Vaccines have modest impact on influenza in healthy adults

Vaccines have modest impact on influenza in healthy adults

Brian McAvoy
Clinical question

How effective are vaccines against influenza in healthy adults?

Bottom line

Healthy adults who received inactivated parenteral influenza vaccine rather than no vaccine probably had a 1% lower risk of experiencing influenza over a single influenza season (2.3% versus 1%, moderate-certainty evidence) and probably had a 3.4% lower risk of experiencing influenza-like illness (ILI; 21.5% versus 18.1%, moderate-certainty evidence). The numbers needed to vaccinate (NNVs) for influenza and ILI were 71 and 29, respectively, reflecting high rates of ILI in the control groups for many of the trials. The NNV of 29 conceals variation in the absolute reduction in ILI for low and high-risk groups, and the degree of benefit may vary at least in part due to inconsistent symptom classification.


Extrapolating these effects to settings other than those of the studies is challenging due to uncertain methods for confirming influenza and variation in the absolute reductions in ILI following vaccination. The effects of inactivated vaccines on working days lost or serious complications of influenza were uncertain.

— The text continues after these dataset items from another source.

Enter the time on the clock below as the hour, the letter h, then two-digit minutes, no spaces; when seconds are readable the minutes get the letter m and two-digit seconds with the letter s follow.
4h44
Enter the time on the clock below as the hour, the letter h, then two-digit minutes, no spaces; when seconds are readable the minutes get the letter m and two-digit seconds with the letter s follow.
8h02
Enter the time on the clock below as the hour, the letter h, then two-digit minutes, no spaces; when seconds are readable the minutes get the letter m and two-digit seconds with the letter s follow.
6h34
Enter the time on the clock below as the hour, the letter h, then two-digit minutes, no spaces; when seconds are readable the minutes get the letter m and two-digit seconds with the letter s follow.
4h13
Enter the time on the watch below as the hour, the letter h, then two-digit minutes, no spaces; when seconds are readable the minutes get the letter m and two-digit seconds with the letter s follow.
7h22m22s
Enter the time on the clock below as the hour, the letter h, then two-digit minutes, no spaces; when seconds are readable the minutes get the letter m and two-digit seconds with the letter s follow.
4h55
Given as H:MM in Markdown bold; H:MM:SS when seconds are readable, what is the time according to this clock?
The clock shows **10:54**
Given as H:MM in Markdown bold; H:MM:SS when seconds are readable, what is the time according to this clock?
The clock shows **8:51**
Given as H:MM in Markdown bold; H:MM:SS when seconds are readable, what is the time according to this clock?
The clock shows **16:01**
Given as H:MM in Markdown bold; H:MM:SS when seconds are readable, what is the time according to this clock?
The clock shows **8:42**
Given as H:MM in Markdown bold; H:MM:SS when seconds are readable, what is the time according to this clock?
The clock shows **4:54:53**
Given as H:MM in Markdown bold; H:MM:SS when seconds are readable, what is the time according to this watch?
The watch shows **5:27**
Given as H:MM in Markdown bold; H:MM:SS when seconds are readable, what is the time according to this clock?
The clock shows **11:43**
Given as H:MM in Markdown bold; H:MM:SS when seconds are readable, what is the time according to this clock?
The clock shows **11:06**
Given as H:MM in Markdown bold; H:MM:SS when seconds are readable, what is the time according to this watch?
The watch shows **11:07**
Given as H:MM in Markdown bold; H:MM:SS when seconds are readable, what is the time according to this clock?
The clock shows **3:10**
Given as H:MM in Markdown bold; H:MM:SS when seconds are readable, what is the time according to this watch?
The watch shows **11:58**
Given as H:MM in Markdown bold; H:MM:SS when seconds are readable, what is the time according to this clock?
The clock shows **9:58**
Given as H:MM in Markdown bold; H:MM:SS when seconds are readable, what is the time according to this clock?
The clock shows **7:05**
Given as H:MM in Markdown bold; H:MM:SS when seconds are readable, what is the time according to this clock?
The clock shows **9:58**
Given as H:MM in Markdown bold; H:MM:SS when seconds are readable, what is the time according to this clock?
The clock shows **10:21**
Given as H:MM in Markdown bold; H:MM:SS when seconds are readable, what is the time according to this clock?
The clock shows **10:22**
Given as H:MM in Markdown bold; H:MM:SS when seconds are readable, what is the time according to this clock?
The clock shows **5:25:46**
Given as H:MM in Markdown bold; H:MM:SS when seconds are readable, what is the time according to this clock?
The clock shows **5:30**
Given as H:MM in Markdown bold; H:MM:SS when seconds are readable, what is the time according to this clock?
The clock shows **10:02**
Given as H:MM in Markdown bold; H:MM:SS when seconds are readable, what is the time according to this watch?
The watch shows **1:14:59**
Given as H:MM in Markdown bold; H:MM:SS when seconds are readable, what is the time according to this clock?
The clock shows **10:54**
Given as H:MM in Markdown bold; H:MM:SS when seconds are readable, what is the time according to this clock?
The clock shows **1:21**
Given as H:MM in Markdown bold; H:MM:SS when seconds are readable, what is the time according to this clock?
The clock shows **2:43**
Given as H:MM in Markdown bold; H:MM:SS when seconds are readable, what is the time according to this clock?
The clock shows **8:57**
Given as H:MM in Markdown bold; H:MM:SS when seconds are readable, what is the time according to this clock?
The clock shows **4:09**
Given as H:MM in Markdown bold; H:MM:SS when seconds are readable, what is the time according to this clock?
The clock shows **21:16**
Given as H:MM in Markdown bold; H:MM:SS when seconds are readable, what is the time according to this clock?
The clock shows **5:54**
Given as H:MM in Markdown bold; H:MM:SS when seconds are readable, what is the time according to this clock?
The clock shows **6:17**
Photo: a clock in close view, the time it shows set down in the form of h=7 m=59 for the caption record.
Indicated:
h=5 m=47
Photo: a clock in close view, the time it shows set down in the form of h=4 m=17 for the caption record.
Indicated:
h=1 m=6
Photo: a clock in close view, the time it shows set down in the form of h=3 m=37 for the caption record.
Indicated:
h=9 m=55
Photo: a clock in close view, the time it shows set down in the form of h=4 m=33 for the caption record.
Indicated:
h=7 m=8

Viral respiratory disease imposes a heavy burden on society. The majority of viral respiratory disease (ILI) is caused by many different agents that are not clinically distinguishable from one another. A variable proportion of ILI (7–15% on average) is caused by influenza viruses and is known as influenza.

Cochrane Systematic Review

Demicheli V et al. Vaccines for preventing influenza in healthy adults. Cochrane Reviews, 2018, Issue 2. Art. No.: CD001269.DOI: 10.1002/14651858. CD001269.pub6. This review contains 52 studies involving over 80,000 participants.